(Structured pose outputs)
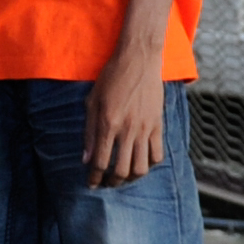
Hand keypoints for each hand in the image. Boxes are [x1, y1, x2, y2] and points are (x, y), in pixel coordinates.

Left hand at [80, 48, 167, 189]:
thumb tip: (86, 159)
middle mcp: (127, 130)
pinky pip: (157, 154)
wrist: (138, 59)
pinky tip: (141, 162)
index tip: (91, 184)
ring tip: (124, 176)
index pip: (100, 162)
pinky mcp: (158, 125)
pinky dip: (149, 164)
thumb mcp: (92, 101)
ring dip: (131, 178)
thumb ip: (89, 132)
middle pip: (121, 170)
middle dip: (112, 182)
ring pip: (141, 168)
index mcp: (108, 123)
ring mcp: (145, 129)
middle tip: (106, 182)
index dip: (94, 178)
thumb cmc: (111, 77)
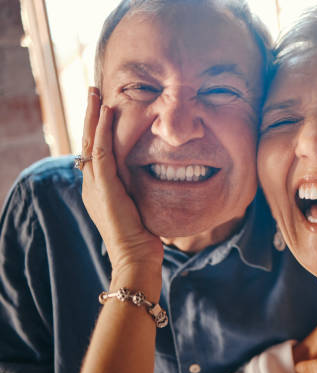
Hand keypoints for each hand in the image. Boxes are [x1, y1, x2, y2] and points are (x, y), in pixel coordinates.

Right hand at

→ **What to produce**
Reproduce, word for word, every line from the one that contains "pinky tip: (141, 162)" to the end of the data, including both ends; omit all pictures.

→ **Response to the task**
pinky tip: (141, 162)
index tip: (91, 184)
ring tip: (124, 176)
index pip: (100, 162)
pinky mcp: (158, 125)
pinky dip: (149, 164)
thumb mcp: (92, 101)
ring dip: (131, 178)
thumb ip: (89, 132)
middle pip: (121, 170)
middle dip: (112, 182)
ring pip: (141, 168)
index mcp: (108, 123)
ring mcp: (145, 129)
middle tip: (106, 182)
index dip: (94, 178)
thumb cmc: (111, 77)
Hand keypoints for each hand in the image. Boxes are [x1, y1, x2, y2] and points are (x, y), in pixel coordinates.

Right hand at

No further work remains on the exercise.